I did not end up riding my new bike back to the house last night, because there were thunderstorms in the area, particularly down by where I live. I’m not too intimidated by riding a bike in the rain, but it’s a new bike, and its configuration is different than the type to which I am used, and it is slightly wobblier than my normal, so I felt it wasn’t a great idea to ride it five miles in the rain. It turned out the rain was almost over by the time I got to my train stop, but it was nevertheless still quite wet and puddly, and I probably was wise-ish to avoid riding in it.
Still, it’s slightly frustrating. Hopefully, today it won’t be an issue, because it would be a shame to miss the whole weekend with it by the house. There are supposed to be thunderstorms today again, but they are expected earlier in the day than yesterday, and the weather is predicted to clear by early evening. That should be fine, at least.
Of course, weather prediction is never perfectly precise—Chaos Theory being applicable and all that—but forecasts done for only twelve hours or so in the future are likely to be much more accurate than those for a day or a few days or a week ahead of time. After about five days, trying to get too specific a forecast is a bit of a waste of effort, and it may always be. One cannot, with finite computing power, calculate things to infinite precision, and without infinite precision, in the long term, Chaos makes one’s predictions ever more inaccurate.

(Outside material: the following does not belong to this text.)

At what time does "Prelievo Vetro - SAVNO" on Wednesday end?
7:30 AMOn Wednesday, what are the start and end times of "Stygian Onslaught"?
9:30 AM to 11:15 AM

Of course, that raises (not “begs”!) the question of whether reality is actually defined in any meaningful sense down to the level where limitless precision would apply. In other words, are Real Numbers actually a thing that exists in reality? That may seem a strange question, given that they are called “Real Numbers”, but that’s just a name, given by humans as a file heading if you will, a way to index the subject. It doesn’t actually signify the reality of the real numbers, any more than those who call themselves “Conservative” in the current US are in any legitimate sense conservative by most agreed upon uses of that word.
Of course, all non-complex numbers are Real numbers, and all Real numbers can be considered complex numbers (just with a zero i component if they are only Real). The counting numbers are still Real numbers, as are all the integers and fractions, and of course, all our best known “irrational”* numbers, like π and e. But the vast majority of Real numbers cannot be specified by any reductive formula or algorithm, but have do be described digit by digit, forever—maximum information-type entropy.

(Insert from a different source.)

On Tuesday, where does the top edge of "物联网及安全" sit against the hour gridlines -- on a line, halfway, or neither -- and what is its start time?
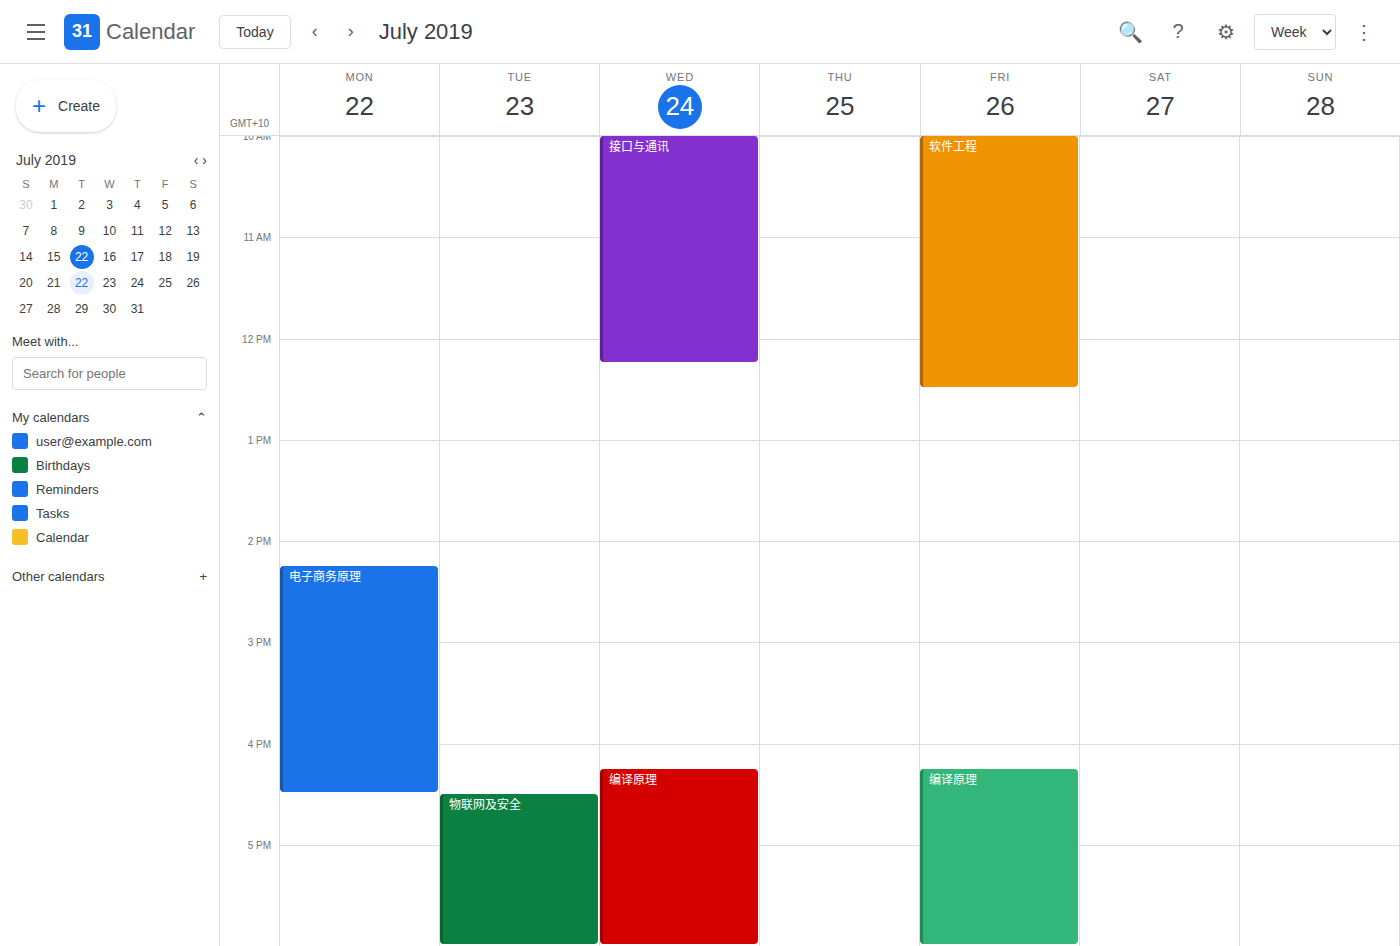
4:30 PM -- halfway between the 4 PM and 5 PM lines.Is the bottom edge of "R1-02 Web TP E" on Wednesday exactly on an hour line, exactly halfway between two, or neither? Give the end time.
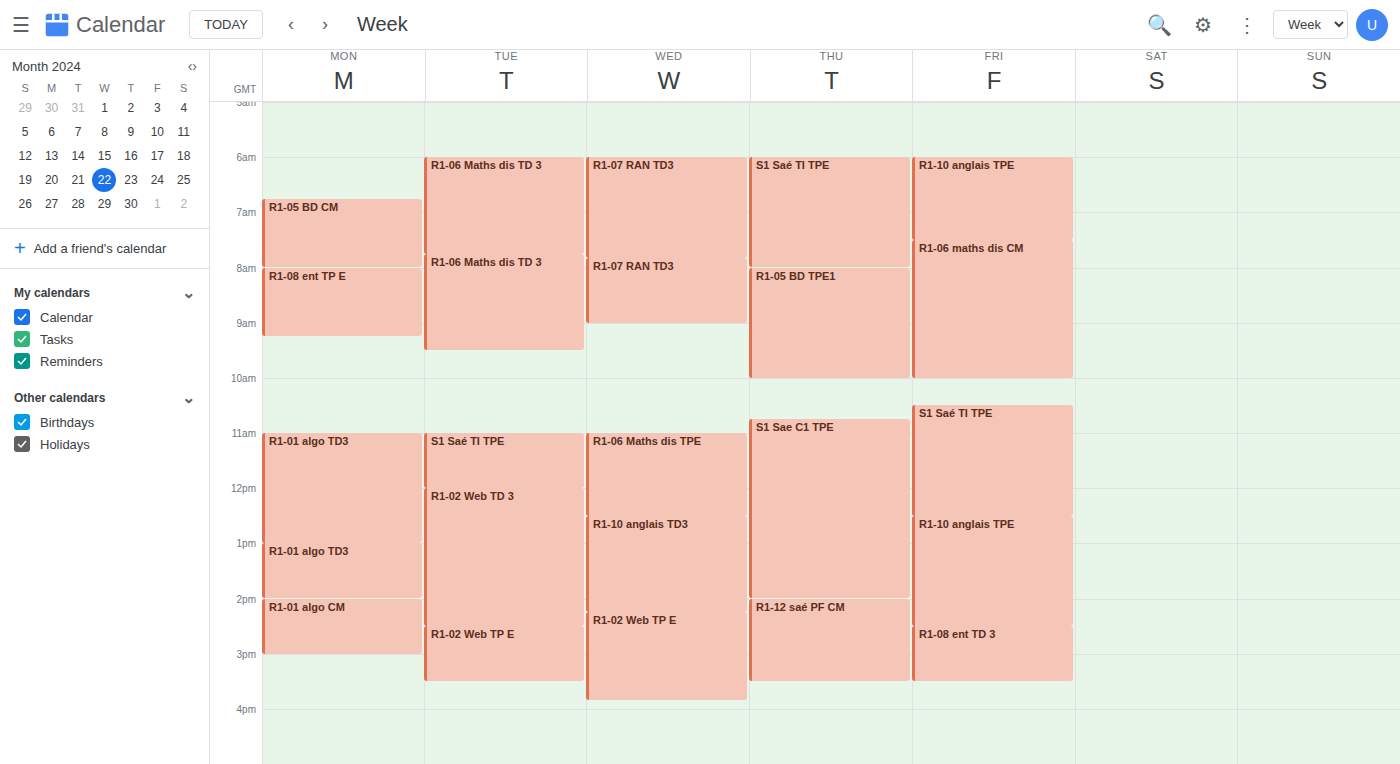
3:50 PM -- neither: 50 minutes below the 3 PM line and 10 minutes above the 4 PM line.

So, to describe fully a “typical” specific Real number usually requires infinite information, with infinite precision. But there’s a real (haha) question whether any portion of reality is defined so precisely, or whether that could even have any meaning. As far as we currently know, the smallest distance that has physical meaning is the Planck Length (about 1.6×10−35 m), and the shortest time that makes physical sense is the Planck Time (about 5.4×10−44 s), and so on. These are very tiny numbers, but they are finite, not infinitesimal, and are certainly not infinitely non-repeating decimals.
But does the Planck Length (and Time) apply to actual, bottom-level reality, or is that merely a limit within the constraints of our current understanding? We don’t know, for instance, how such things apply to gravity when it becomes strong enough for such scales to apply.
It’s mind-boggling, or at least wildly stimulating of probably inexpressible thought, that reality may be only finitely defined at every given point in space (which “points” themselves would only be finitely packed, so to speak, such that below a certain scale, the distance between two points would have no meaning) or that it may in fact be infinitely defined, down to the fully expressed Real Number level, and that indeed it may be infinitely divisible in the same sense Real Numbers are—and thus there would be, between any two points in spacetime, as many points as there are in ALL of spacetime.
Either possibility is wildly cool and difficult to represent internally—indeed, impossible to represent perfectly internally, but difficult even to contemplate roughly at any very deep level. Is it any wonder that people like Cantor and Gödel were mentally ill, given the kinds of things they contemplated and explored? I’m not saying those things were the reason for their illness; that would be a cheesy sort of magical thinking, redolent of an H. P. Lovecraft story. But the contemplation of infinities and complexity and chaos is both sobering and intoxicating at the same time.
What do you know, I drifted into less banal areas after all. I guess that’s a decent way to end the work week of blog posts. I hope you all have an interesting and good weekend, without too many utterly unpredictable events (unless they’re good ones for you).
*Just to remind you, this does not refer to numbers that are in some sense crazy, just that they cannot be expressed as a ratio of two integers, no matter how large the integers. That’s the original meaning of the word irrational, but the very fact that there existed such numbers seemed so horrifying to the old Pythagoreans—or so I’ve heard—that it almost immediately acquired it’s secondary, now more common, usage.
Robert Elessar